• POTENZA RE-71RS IMPRESSION

Vol.01 POTENZA RE-71RS X 山野哲也

未知のオン・ザ・レール感に昂ぶる

Vol.01 未知のオン・ザ・レール感に昂ぶる

開発に携わったテストドライバーのひとりである山野哲也氏が、筑波サーキット コース2000でPOTENZA RE-71RSのパフォーマンスをじっくりと確かめた。優れたドライグリップ性能が、これまでに経験したことのないようなオン・ザ・レール感をもたらすことに改めて心を動かされたという。

TEXT:後藤比東至 PHOTO:田中秀宣

POTENZA RE-71RSを、レーシングドライバー山野哲也氏が体感!

最速への徹底したこだわりが、リアル・スポーツPOTENZAをさらに進化させる原動力となった

POTENZA RE-71RSの開発コンセプトは明快だ。さらなるドライ性能の向上である。2015年、POTENZAストリートラジアル史上最速を目指し、優れたグリップを実現して大きな注目を浴びたのがRE-71Rだが、その系譜を受け継ぎ、POTENZA RE-71RSは最速へのあくなき追及から生まれた。一般路で求められる性能を高めることはもちろん、特にサーキット走行におけるドライグリップの向上にフォーカスし、パタン、形状、材料、構造、これらすべてを一新することで、RE-71Rとは別次元のグリップ力を達成している。

##########

指示 >> 抽出テキストの全文を、一字も変えずに書き写すこと。 このあとのリストは、抽出テキストの内容とは関係がない。

記録一覧 >>

##########

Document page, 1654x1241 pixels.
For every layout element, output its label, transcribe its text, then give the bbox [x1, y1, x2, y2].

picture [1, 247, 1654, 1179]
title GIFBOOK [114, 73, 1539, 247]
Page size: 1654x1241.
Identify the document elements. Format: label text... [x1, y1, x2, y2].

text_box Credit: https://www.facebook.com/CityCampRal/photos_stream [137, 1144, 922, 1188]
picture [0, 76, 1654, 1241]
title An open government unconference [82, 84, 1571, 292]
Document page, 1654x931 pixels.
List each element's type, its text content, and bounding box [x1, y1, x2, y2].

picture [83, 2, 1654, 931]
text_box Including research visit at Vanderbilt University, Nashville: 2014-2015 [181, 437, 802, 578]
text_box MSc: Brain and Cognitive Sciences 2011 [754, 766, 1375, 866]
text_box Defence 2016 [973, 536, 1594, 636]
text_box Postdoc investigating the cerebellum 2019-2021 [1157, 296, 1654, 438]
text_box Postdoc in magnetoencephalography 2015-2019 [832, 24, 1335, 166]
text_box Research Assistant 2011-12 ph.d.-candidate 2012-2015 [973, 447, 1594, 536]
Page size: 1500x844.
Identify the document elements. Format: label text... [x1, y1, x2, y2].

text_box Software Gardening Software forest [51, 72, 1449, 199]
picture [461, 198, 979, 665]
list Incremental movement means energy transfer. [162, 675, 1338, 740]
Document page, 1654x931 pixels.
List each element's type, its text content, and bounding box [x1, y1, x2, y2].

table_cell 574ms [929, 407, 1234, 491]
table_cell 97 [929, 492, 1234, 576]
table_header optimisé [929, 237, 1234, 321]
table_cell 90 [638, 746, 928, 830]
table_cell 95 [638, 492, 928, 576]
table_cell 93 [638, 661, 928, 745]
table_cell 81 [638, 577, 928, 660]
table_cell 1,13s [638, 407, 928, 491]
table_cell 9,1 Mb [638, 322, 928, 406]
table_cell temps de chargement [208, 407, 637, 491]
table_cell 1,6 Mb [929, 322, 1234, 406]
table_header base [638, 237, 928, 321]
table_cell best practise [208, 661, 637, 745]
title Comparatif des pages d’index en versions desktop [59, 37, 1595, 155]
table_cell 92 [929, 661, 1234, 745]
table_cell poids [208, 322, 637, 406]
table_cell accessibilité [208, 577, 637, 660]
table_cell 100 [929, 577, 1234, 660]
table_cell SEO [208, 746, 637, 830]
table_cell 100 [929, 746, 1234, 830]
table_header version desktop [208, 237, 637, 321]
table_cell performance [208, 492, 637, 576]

##########

解答 >>
• POTENZA RE-71RS IMPRESSION

Vol.01 POTENZA RE-71RS X 山野哲也

未知のオン・ザ・レール感に昂ぶる

Vol.01 未知のオン・ザ・レール感に昂ぶる

開発に携わったテストドライバーのひとりである山野哲也氏が、筑波サーキット コース2000でPOTENZA RE-71RSのパフォーマンスをじっくりと確かめた。優れたドライグリップ性能が、これまでに経験したことのないようなオン・ザ・レール感をもたらすことに改めて心を動かされたという。

TEXT:後藤比東至 PHOTO:田中秀宣

POTENZA RE-71RSを、レーシングドライバー山野哲也氏が体感!

最速への徹底したこだわりが、リアル・スポーツPOTENZAをさらに進化させる原動力となった

POTENZA RE-71RSの開発コンセプトは明快だ。さらなるドライ性能の向上である。2015年、POTENZAストリートラジアル史上最速を目指し、優れたグリップを実現して大きな注目を浴びたのがRE-71Rだが、その系譜を受け継ぎ、POTENZA RE-71RSは最速へのあくなき追及から生まれた。一般路で求められる性能を高めることはもちろん、特にサーキット走行におけるドライグリップの向上にフォーカスし、パタン、形状、材料、構造、これらすべてを一新することで、RE-71Rとは別次元のグリップ力を達成している。